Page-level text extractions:
* * *

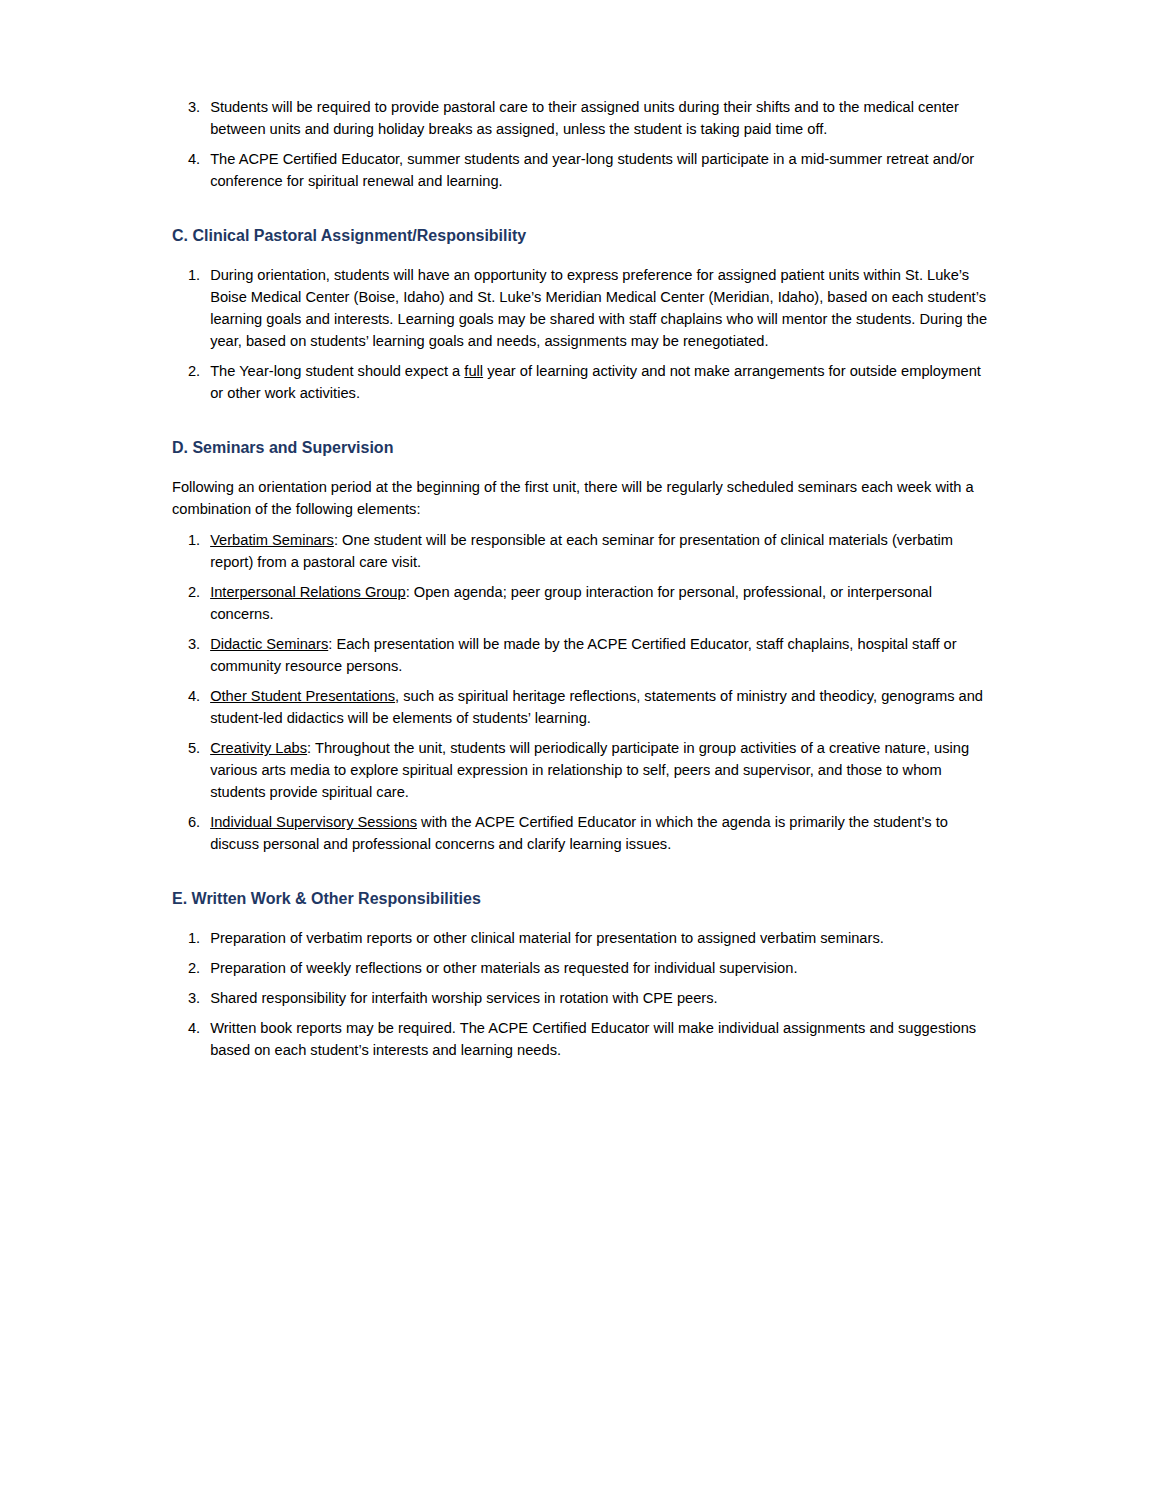Students will be required to provide pastoral care to their assigned units during their shifts and to the medical center between units and during holiday breaks as assigned, unless the student is taking paid time off.
The ACPE Certified Educator, summer students and year-long students will participate in a mid-summer retreat and/or conference for spiritual renewal and learning.
C. Clinical Pastoral Assignment/Responsibility
During orientation, students will have an opportunity to express preference for assigned patient units within St. Luke’s Boise Medical Center (Boise, Idaho) and St. Luke’s Meridian Medical Center (Meridian, Idaho), based on each student’s learning goals and interests. Learning goals may be shared with staff chaplains who will mentor the students. During the year, based on students’ learning goals and needs, assignments may be renegotiated.
The Year-long student should expect a full year of learning activity and not make arrangements for outside employment or other work activities.
D. Seminars and Supervision
Following an orientation period at the beginning of the first unit, there will be regularly scheduled seminars each week with a combination of the following elements:
Verbatim Seminars: One student will be responsible at each seminar for presentation of clinical materials (verbatim report) from a pastoral care visit.
Interpersonal Relations Group: Open agenda; peer group interaction for personal, professional, or interpersonal concerns.
Didactic Seminars: Each presentation will be made by the ACPE Certified Educator, staff chaplains, hospital staff or community resource persons.
Other Student Presentations, such as spiritual heritage reflections, statements of ministry and theodicy, genograms and student-led didactics will be elements of students’ learning.
Creativity Labs: Throughout the unit, students will periodically participate in group activities of a creative nature, using various arts media to explore spiritual expression in relationship to self, peers and supervisor, and those to whom students provide spiritual care.
Individual Supervisory Sessions with the ACPE Certified Educator in which the agenda is primarily the student’s to discuss personal and professional concerns and clarify learning issues.
E. Written Work & Other Responsibilities
Preparation of verbatim reports or other clinical material for presentation to assigned verbatim seminars.
Preparation of weekly reflections or other materials as requested for individual supervision.
Shared responsibility for interfaith worship services in rotation with CPE peers.
Written book reports may be required. The ACPE Certified Educator will make individual assignments and suggestions based on each student’s interests and learning needs.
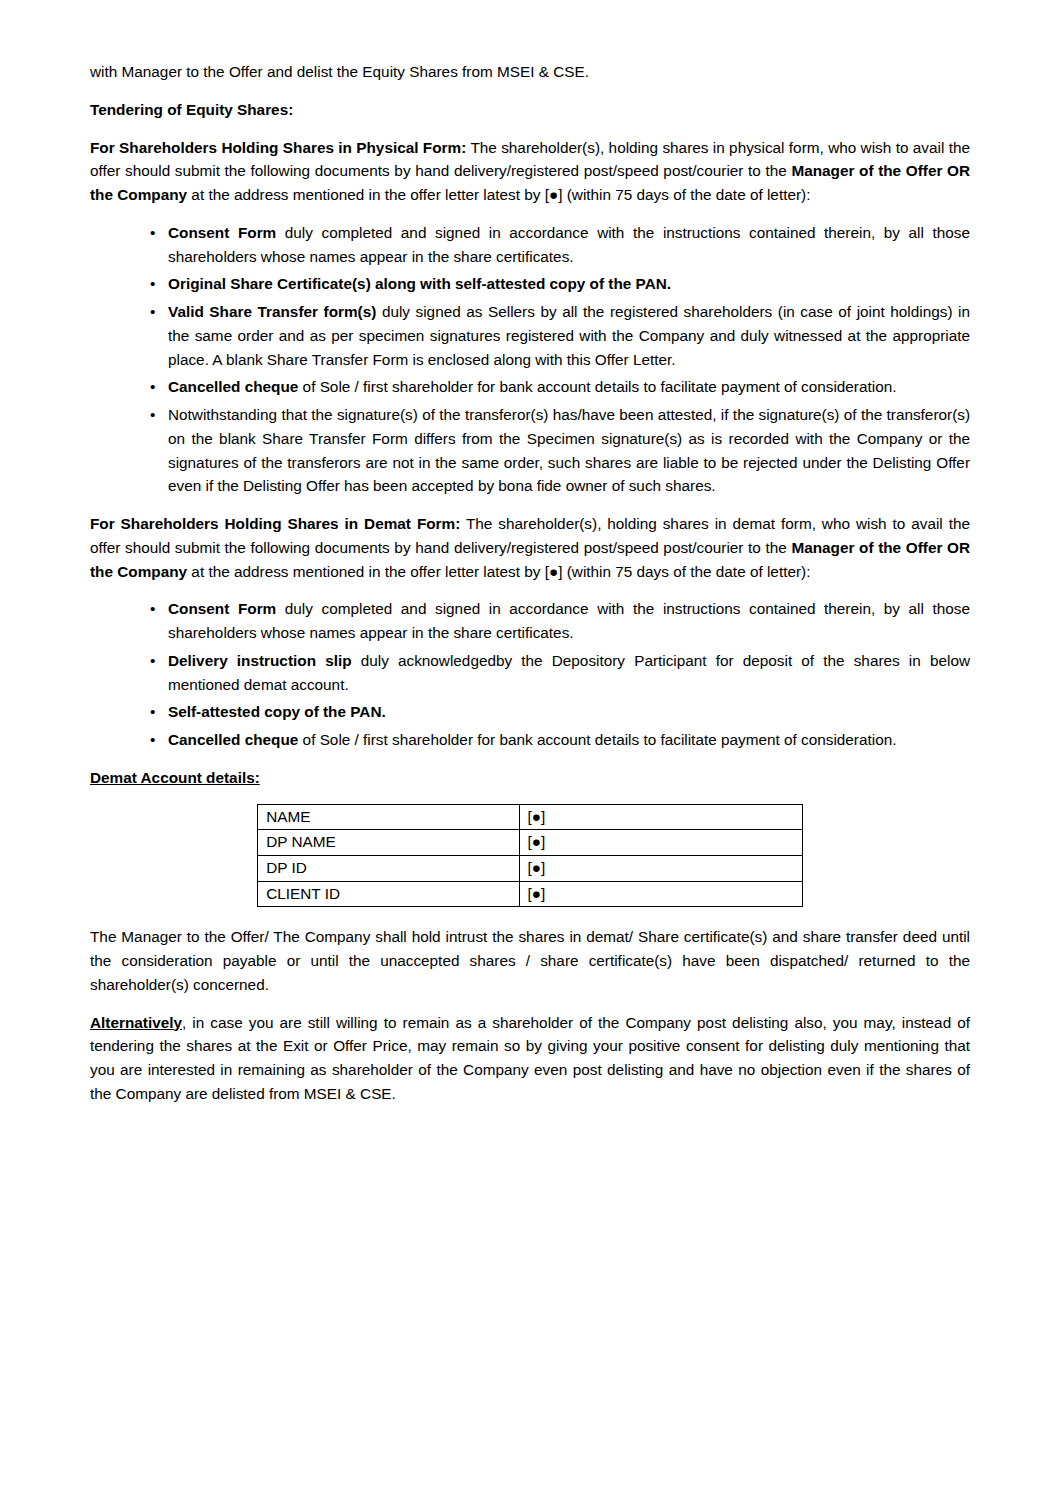with Manager to the Offer and delist the Equity Shares from MSEI & CSE.
Tendering of Equity Shares:
For Shareholders Holding Shares in Physical Form: The shareholder(s), holding shares in physical form, who wish to avail the offer should submit the following documents by hand delivery/registered post/speed post/courier to the Manager of the Offer OR the Company at the address mentioned in the offer letter latest by [●] (within 75 days of the date of letter):
Consent Form duly completed and signed in accordance with the instructions contained therein, by all those shareholders whose names appear in the share certificates.
Original Share Certificate(s) along with self-attested copy of the PAN.
Valid Share Transfer form(s) duly signed as Sellers by all the registered shareholders (in case of joint holdings) in the same order and as per specimen signatures registered with the Company and duly witnessed at the appropriate place. A blank Share Transfer Form is enclosed along with this Offer Letter.
Cancelled cheque of Sole / first shareholder for bank account details to facilitate payment of consideration.
Notwithstanding that the signature(s) of the transferor(s) has/have been attested, if the signature(s) of the transferor(s) on the blank Share Transfer Form differs from the Specimen signature(s) as is recorded with the Company or the signatures of the transferors are not in the same order, such shares are liable to be rejected under the Delisting Offer even if the Delisting Offer has been accepted by bona fide owner of such shares.
For Shareholders Holding Shares in Demat Form: The shareholder(s), holding shares in demat form, who wish to avail the offer should submit the following documents by hand delivery/registered post/speed post/courier to the Manager of the Offer OR the Company at the address mentioned in the offer letter latest by [●] (within 75 days of the date of letter):
Consent Form duly completed and signed in accordance with the instructions contained therein, by all those shareholders whose names appear in the share certificates.
Delivery instruction slip duly acknowledgedby the Depository Participant for deposit of the shares in below mentioned demat account.
Self-attested copy of the PAN.
Cancelled cheque of Sole / first shareholder for bank account details to facilitate payment of consideration.
Demat Account details:
| NAME | [●] |
| DP NAME | [●] |
| DP ID | [●] |
| CLIENT ID | [●] |
The Manager to the Offer/ The Company shall hold intrust the shares in demat/ Share certificate(s) and share transfer deed until the consideration payable or until the unaccepted shares / share certificate(s) have been dispatched/ returned to the shareholder(s) concerned.
Alternatively, in case you are still willing to remain as a shareholder of the Company post delisting also, you may, instead of tendering the shares at the Exit or Offer Price, may remain so by giving your positive consent for delisting duly mentioning that you are interested in remaining as shareholder of the Company even post delisting and have no objection even if the shares of the Company are delisted from MSEI & CSE.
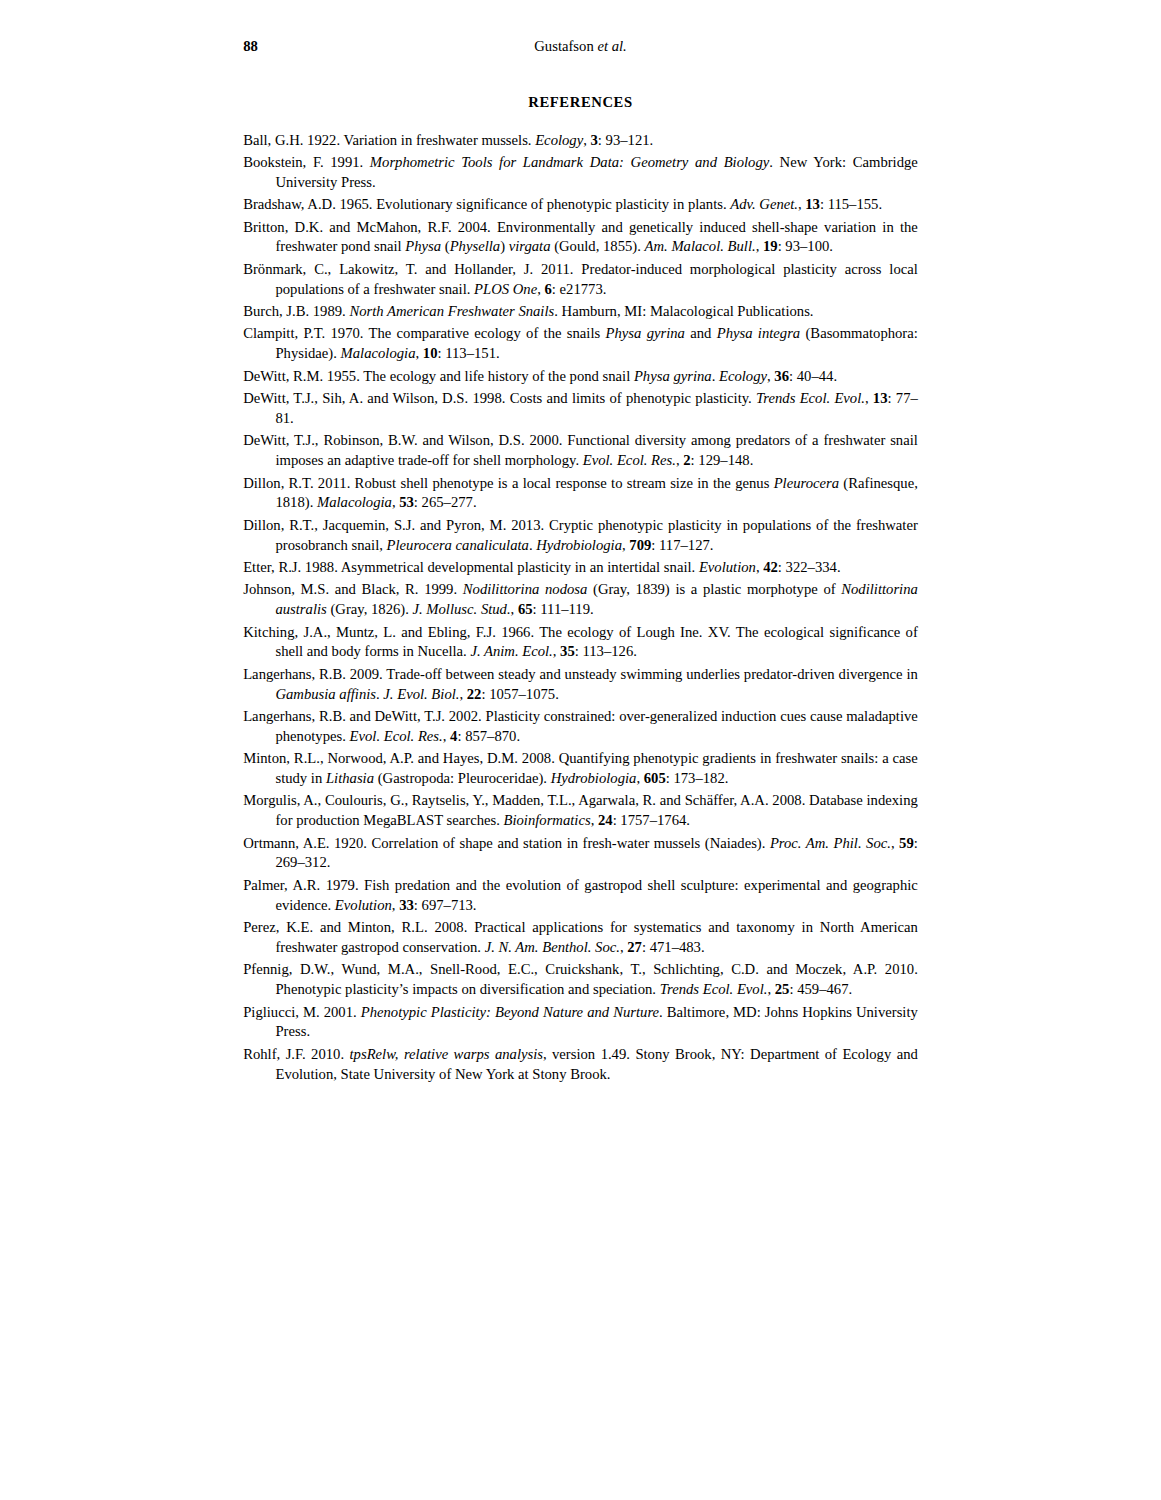88 Gustafson et al.
REFERENCES
Ball, G.H. 1922. Variation in freshwater mussels. Ecology, 3: 93–121.
Bookstein, F. 1991. Morphometric Tools for Landmark Data: Geometry and Biology. New York: Cambridge University Press.
Bradshaw, A.D. 1965. Evolutionary significance of phenotypic plasticity in plants. Adv. Genet., 13: 115–155.
Britton, D.K. and McMahon, R.F. 2004. Environmentally and genetically induced shell-shape variation in the freshwater pond snail Physa (Physella) virgata (Gould, 1855). Am. Malacol. Bull., 19: 93–100.
Brönmark, C., Lakowitz, T. and Hollander, J. 2011. Predator-induced morphological plasticity across local populations of a freshwater snail. PLOS One, 6: e21773.
Burch, J.B. 1989. North American Freshwater Snails. Hamburn, MI: Malacological Publications.
Clampitt, P.T. 1970. The comparative ecology of the snails Physa gyrina and Physa integra (Basommatophora: Physidae). Malacologia, 10: 113–151.
DeWitt, R.M. 1955. The ecology and life history of the pond snail Physa gyrina. Ecology, 36: 40–44.
DeWitt, T.J., Sih, A. and Wilson, D.S. 1998. Costs and limits of phenotypic plasticity. Trends Ecol. Evol., 13: 77–81.
DeWitt, T.J., Robinson, B.W. and Wilson, D.S. 2000. Functional diversity among predators of a freshwater snail imposes an adaptive trade-off for shell morphology. Evol. Ecol. Res., 2: 129–148.
Dillon, R.T. 2011. Robust shell phenotype is a local response to stream size in the genus Pleurocera (Rafinesque, 1818). Malacologia, 53: 265–277.
Dillon, R.T., Jacquemin, S.J. and Pyron, M. 2013. Cryptic phenotypic plasticity in populations of the freshwater prosobranch snail, Pleurocera canaliculata. Hydrobiologia, 709: 117–127.
Etter, R.J. 1988. Asymmetrical developmental plasticity in an intertidal snail. Evolution, 42: 322–334.
Johnson, M.S. and Black, R. 1999. Nodilittorina nodosa (Gray, 1839) is a plastic morphotype of Nodilittorina australis (Gray, 1826). J. Mollusc. Stud., 65: 111–119.
Kitching, J.A., Muntz, L. and Ebling, F.J. 1966. The ecology of Lough Ine. XV. The ecological significance of shell and body forms in Nucella. J. Anim. Ecol., 35: 113–126.
Langerhans, R.B. 2009. Trade-off between steady and unsteady swimming underlies predator-driven divergence in Gambusia affinis. J. Evol. Biol., 22: 1057–1075.
Langerhans, R.B. and DeWitt, T.J. 2002. Plasticity constrained: over-generalized induction cues cause maladaptive phenotypes. Evol. Ecol. Res., 4: 857–870.
Minton, R.L., Norwood, A.P. and Hayes, D.M. 2008. Quantifying phenotypic gradients in freshwater snails: a case study in Lithasia (Gastropoda: Pleuroceridae). Hydrobiologia, 605: 173–182.
Morgulis, A., Coulouris, G., Raytselis, Y., Madden, T.L., Agarwala, R. and Schäffer, A.A. 2008. Database indexing for production MegaBLAST searches. Bioinformatics, 24: 1757–1764.
Ortmann, A.E. 1920. Correlation of shape and station in fresh-water mussels (Naiades). Proc. Am. Phil. Soc., 59: 269–312.
Palmer, A.R. 1979. Fish predation and the evolution of gastropod shell sculpture: experimental and geographic evidence. Evolution, 33: 697–713.
Perez, K.E. and Minton, R.L. 2008. Practical applications for systematics and taxonomy in North American freshwater gastropod conservation. J. N. Am. Benthol. Soc., 27: 471–483.
Pfennig, D.W., Wund, M.A., Snell-Rood, E.C., Cruickshank, T., Schlichting, C.D. and Moczek, A.P. 2010. Phenotypic plasticity’s impacts on diversification and speciation. Trends Ecol. Evol., 25: 459–467.
Pigliucci, M. 2001. Phenotypic Plasticity: Beyond Nature and Nurture. Baltimore, MD: Johns Hopkins University Press.
Rohlf, J.F. 2010. tpsRelw, relative warps analysis, version 1.49. Stony Brook, NY: Department of Ecology and Evolution, State University of New York at Stony Brook.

* * *

WHAT THE TASK REQUIRES: Would you state how many lines of the data above hold the string "Preparation"? Reply with the number alone.

ANSWER TO THIS TASK: 2